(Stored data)
*** Block opens ***

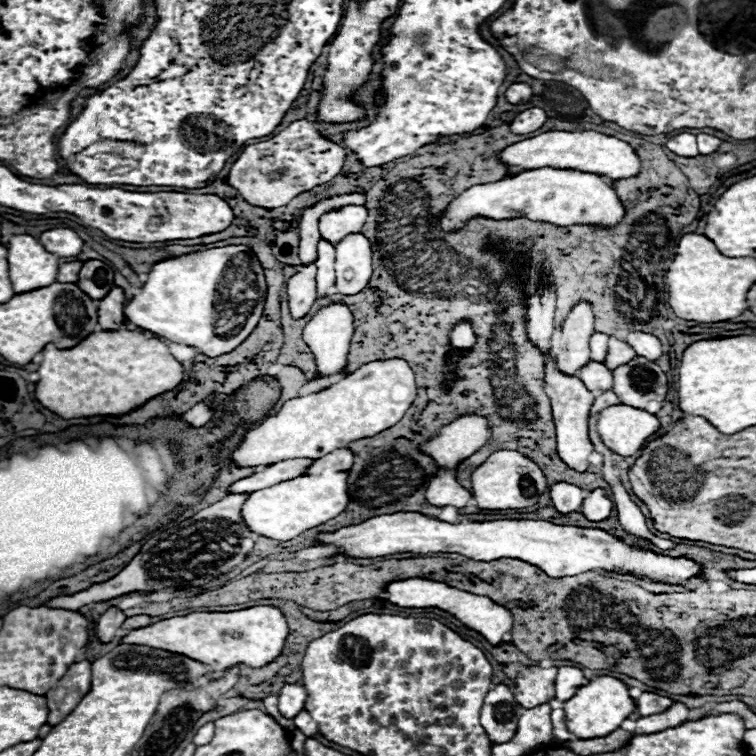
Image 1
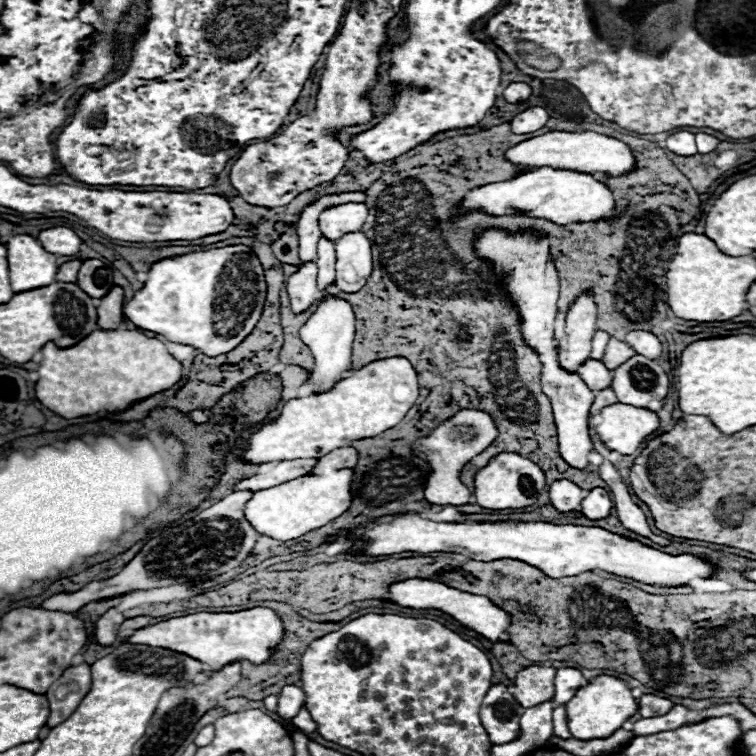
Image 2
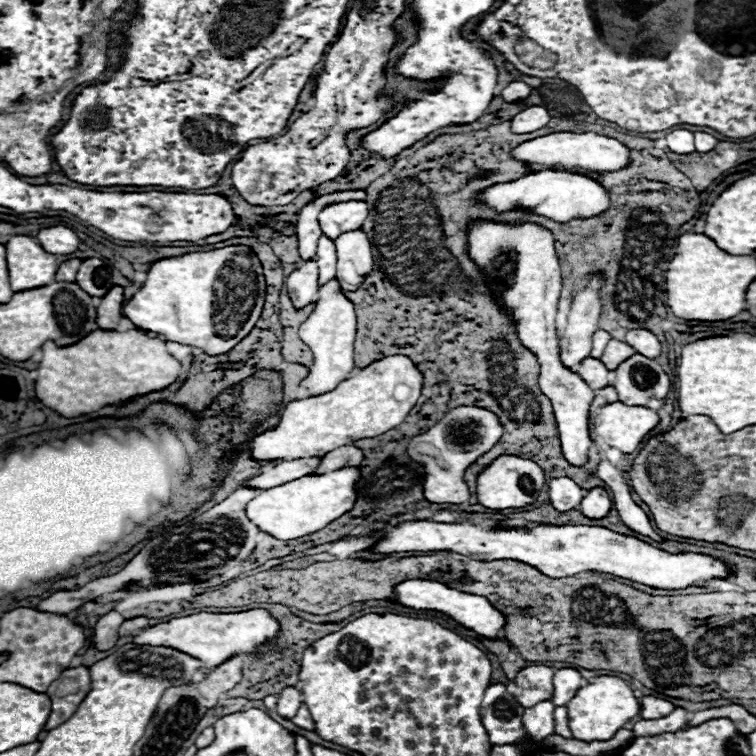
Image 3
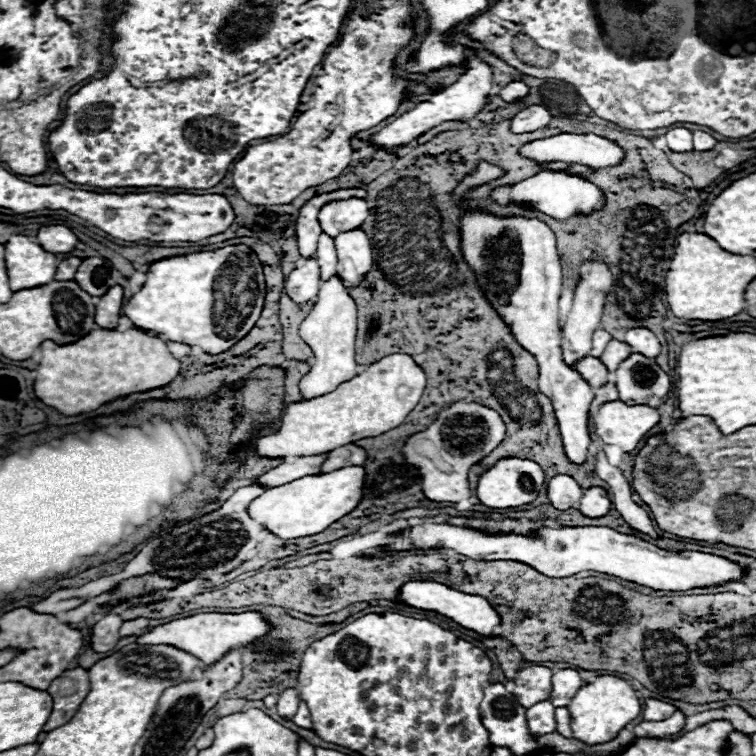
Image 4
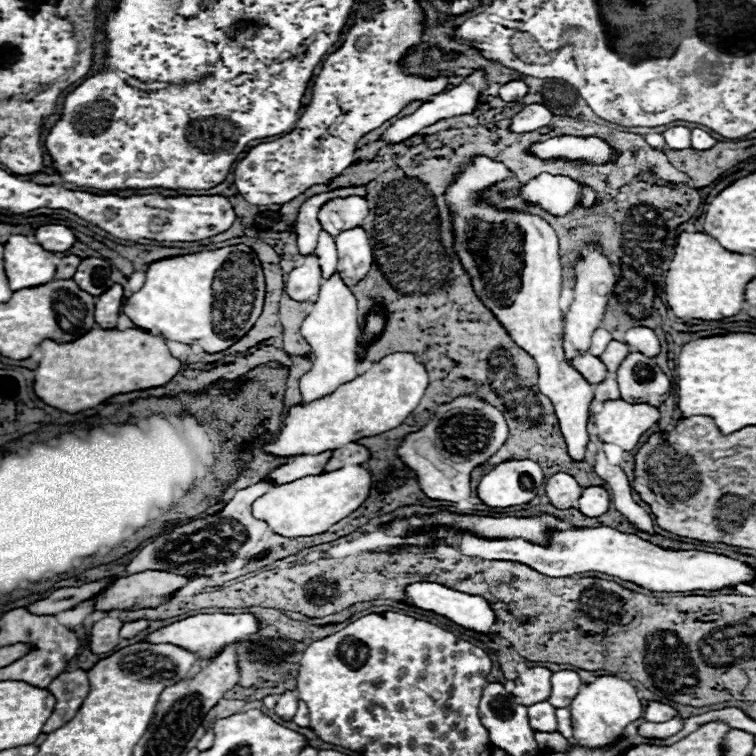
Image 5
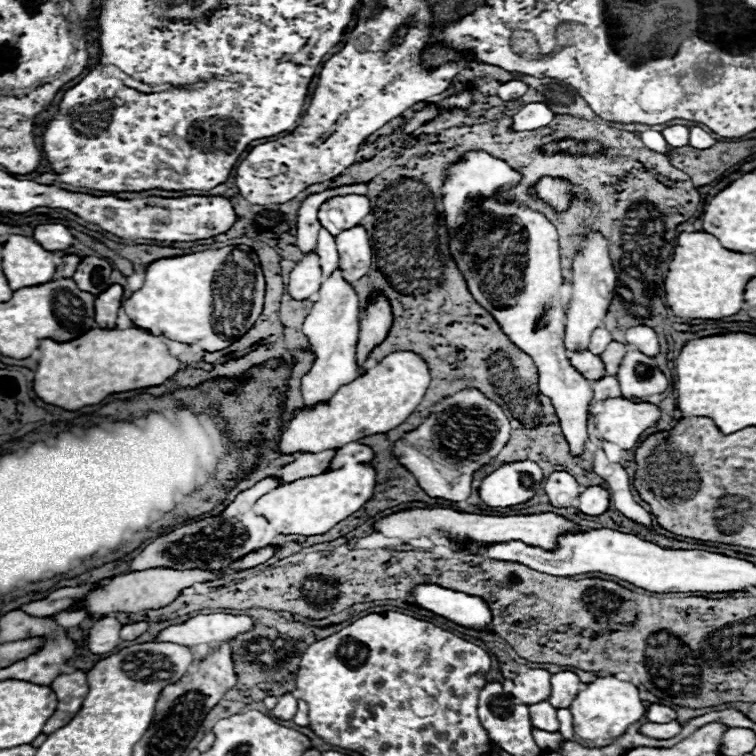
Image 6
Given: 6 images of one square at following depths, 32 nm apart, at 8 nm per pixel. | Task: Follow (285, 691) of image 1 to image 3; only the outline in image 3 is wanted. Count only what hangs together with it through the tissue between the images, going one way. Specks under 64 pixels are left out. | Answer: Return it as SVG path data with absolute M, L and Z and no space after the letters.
M288 686L288 688L284 688L280 692L276 710L278 710L278 714L282 718L294 718L296 712L298 712L298 708L300 708L300 704L302 704L302 700L304 700L302 692L298 688L294 688L294 686Z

*** Block closes ***

Description of the task —
A verbatim copy of every record is to be produced, and pictures are to be excluded from it.

Solution to this task —
Image 1
Image 2
Image 3
Image 4
Image 5
Image 6
Given: 6 images of one square at following depths, 32 nm apart, at 8 nm per pixel. | Task: Follow (285, 691) of image 1 to image 3; only the outline in image 3 is wanted. Count only what hangs together with it through the tissue between the images, going one way. Specks under 64 pixels are left out. | Answer: Return it as SVG path data with absolute M, L and Z and no space after the letters.
M288 686L288 688L284 688L280 692L276 710L278 710L278 714L282 718L294 718L296 712L298 712L298 708L300 708L300 704L302 704L302 700L304 700L302 692L298 688L294 688L294 686Z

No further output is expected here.